James Wells is the Arts Education Special Projects Coordinator with the Tennessee Arts Commission and coordinates Poetry Out Loud for Tennessee. Like Burawa, he was taken aback by the talent he witnessed on stage during the state competition. “It was breathtaking to see that high school students can put themselves in the poem and be able to execute it the way that I would think the poet intended,” he said. As for Norman, Wells credited her poise and her delivery for carrying her to victory. “She just has a will and a desire to get better,” Wells said. “And I think that translates on the stage in her performances.”

Norman was first inspired to enter the competition when her theater teacher played a video of Shawntay Henry, the 2008 Poetry Out Loud national champion, reciting Robert Hayden’s poem “Frederick Douglass.” Norman’s own talent has been nurtured by both her father, Edward Norman, and her teacher, Anne Terry. Her dad says that they work together, striving to “develop an authentic representation of the poem.” They also research and re-read poems together to ensure that she has an understanding of the material: “Sometimes they use words that we don’t use today and we’ll read those things together,” he said.

And when Anita Norman hits he stage, she does her father proud. “What I love seeing my daughter do is getting onstage,” he said. “Because I’m so involved, I get to see the work she has put into it.”

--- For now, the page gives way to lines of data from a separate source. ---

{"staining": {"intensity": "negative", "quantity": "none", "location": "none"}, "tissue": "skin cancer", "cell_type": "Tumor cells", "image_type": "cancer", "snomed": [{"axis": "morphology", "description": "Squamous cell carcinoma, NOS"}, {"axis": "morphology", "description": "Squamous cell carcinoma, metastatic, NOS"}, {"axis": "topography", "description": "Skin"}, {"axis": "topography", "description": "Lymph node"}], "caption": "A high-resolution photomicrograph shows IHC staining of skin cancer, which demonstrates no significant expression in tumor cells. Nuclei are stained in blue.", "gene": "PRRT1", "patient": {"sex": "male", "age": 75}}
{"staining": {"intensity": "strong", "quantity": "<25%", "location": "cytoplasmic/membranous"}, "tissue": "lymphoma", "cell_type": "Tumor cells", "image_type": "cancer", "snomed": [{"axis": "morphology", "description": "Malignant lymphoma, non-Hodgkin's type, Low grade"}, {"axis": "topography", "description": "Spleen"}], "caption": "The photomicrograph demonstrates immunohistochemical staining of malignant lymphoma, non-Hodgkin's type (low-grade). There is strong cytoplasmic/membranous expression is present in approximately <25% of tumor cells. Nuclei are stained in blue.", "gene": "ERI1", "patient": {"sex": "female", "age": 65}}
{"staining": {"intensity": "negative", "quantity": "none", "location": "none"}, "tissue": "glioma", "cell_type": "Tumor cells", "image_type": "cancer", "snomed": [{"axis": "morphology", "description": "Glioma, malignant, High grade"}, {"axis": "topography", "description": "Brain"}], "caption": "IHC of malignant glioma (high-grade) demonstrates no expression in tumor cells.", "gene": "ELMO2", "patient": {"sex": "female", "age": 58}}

But Norman credits her father’s work for her success, as well: “He’s so modest,” she said. “He has a strong musical background … and I think poetry is similar to music. He has a really good ear for what sounds good.” In fact, the two talk about poetry recitation in terms of music: staccato, crescendo, and decrescendo. “His having that interest, having the ear, made it really, really natural that we would work together,” she said.

While Norman’s interest in music informs her approach to poetry, Tennessee’s Poetry Out Loud runner-up, Sydney McCarty, came to poetry recitation through her interest in drama: now sixteen, she has acted in Clarksville’s Roxy Regional Theatre since she was ten years old. For her final round of competition, she chose “I felt a Funeral, in my Brain” by Emily Dickinson. “It’s all about how you can present a poem with the inflections of your voice,” she said.

“It’s so difficult to read Emily Dickinson’s poems out loud, and she did it perfectly,”Burawa said of McCarty’s interpretation. “Dickinson wrote these very short poems that go very deep very quickly, in terms of meaning and complexity. So there’s a lot going on in a very short period of time. And to be able to really do the poems justice requires maturity.”

McCarty was excited about participating in Poetry Out Loud from the moment her speech teacher informed students of the competition. “I was all about it,” she said. “Like, all year it was all I could wait for.”